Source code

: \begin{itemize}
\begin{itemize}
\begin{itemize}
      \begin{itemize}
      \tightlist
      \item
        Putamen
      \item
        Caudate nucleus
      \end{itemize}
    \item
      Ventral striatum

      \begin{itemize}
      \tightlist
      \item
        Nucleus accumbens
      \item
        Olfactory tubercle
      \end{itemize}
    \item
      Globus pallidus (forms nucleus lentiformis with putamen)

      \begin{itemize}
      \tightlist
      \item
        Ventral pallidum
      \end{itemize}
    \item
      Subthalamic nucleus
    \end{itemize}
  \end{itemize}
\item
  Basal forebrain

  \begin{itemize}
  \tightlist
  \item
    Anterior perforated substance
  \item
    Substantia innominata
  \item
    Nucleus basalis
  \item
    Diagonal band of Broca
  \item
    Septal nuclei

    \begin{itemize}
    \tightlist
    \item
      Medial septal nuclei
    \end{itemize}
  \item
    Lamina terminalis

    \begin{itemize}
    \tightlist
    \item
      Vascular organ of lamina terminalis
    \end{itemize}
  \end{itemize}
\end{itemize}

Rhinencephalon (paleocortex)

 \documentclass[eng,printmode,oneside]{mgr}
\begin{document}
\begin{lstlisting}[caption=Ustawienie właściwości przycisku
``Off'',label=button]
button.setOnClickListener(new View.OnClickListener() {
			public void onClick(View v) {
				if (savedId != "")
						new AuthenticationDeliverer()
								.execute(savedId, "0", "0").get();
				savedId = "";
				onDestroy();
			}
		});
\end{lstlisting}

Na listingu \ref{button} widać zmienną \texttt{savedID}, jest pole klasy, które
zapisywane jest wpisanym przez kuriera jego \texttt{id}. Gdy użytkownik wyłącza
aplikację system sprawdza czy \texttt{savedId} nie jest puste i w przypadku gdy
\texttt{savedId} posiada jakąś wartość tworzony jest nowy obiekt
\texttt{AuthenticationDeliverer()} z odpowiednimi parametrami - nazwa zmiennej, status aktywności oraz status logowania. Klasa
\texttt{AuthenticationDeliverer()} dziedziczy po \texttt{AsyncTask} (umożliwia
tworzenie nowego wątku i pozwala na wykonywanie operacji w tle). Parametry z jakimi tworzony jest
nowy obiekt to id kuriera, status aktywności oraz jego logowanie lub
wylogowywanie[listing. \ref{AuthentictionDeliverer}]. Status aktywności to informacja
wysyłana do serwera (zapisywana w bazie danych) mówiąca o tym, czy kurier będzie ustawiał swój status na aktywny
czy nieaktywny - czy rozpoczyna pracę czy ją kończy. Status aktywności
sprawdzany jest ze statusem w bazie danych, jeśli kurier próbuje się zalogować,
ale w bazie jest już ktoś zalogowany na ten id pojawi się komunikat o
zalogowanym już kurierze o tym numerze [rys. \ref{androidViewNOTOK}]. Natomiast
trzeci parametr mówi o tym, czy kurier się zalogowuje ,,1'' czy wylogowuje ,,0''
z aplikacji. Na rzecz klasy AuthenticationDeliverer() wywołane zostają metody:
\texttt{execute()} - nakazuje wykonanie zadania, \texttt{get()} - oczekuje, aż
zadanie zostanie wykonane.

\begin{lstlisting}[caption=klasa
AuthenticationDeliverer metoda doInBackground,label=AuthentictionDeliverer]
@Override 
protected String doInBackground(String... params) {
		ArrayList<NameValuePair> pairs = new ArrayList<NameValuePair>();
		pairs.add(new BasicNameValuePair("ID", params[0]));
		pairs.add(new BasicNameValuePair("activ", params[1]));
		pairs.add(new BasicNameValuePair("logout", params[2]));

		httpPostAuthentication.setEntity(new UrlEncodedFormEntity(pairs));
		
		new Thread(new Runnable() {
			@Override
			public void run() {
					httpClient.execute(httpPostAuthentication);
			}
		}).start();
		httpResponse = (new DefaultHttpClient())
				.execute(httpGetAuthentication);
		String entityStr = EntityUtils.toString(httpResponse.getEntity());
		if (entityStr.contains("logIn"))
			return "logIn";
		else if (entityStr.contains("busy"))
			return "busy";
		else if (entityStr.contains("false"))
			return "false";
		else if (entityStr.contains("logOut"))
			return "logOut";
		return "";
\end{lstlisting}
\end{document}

**********

ASSIGNMENT: In your answer, include only the lines above starting at the line that holds "public void onClick(View" and ending at the line that holds "zapisywane jest wpisanym", copied exactly.

RESULT FOR THIS EXERCISE:
			public void onClick(View v) {
				if (savedId != "")
						new AuthenticationDeliverer()
								.execute(savedId, "0", "0").get();
				savedId = "";
				onDestroy();
			}
		});
\end{lstlisting}

Na listingu \ref{button} widać zmienną \texttt{savedID}, jest pole klasy, które
zapisywane jest wpisanym przez kuriera jego \texttt{id}. Gdy użytkownik wyłącza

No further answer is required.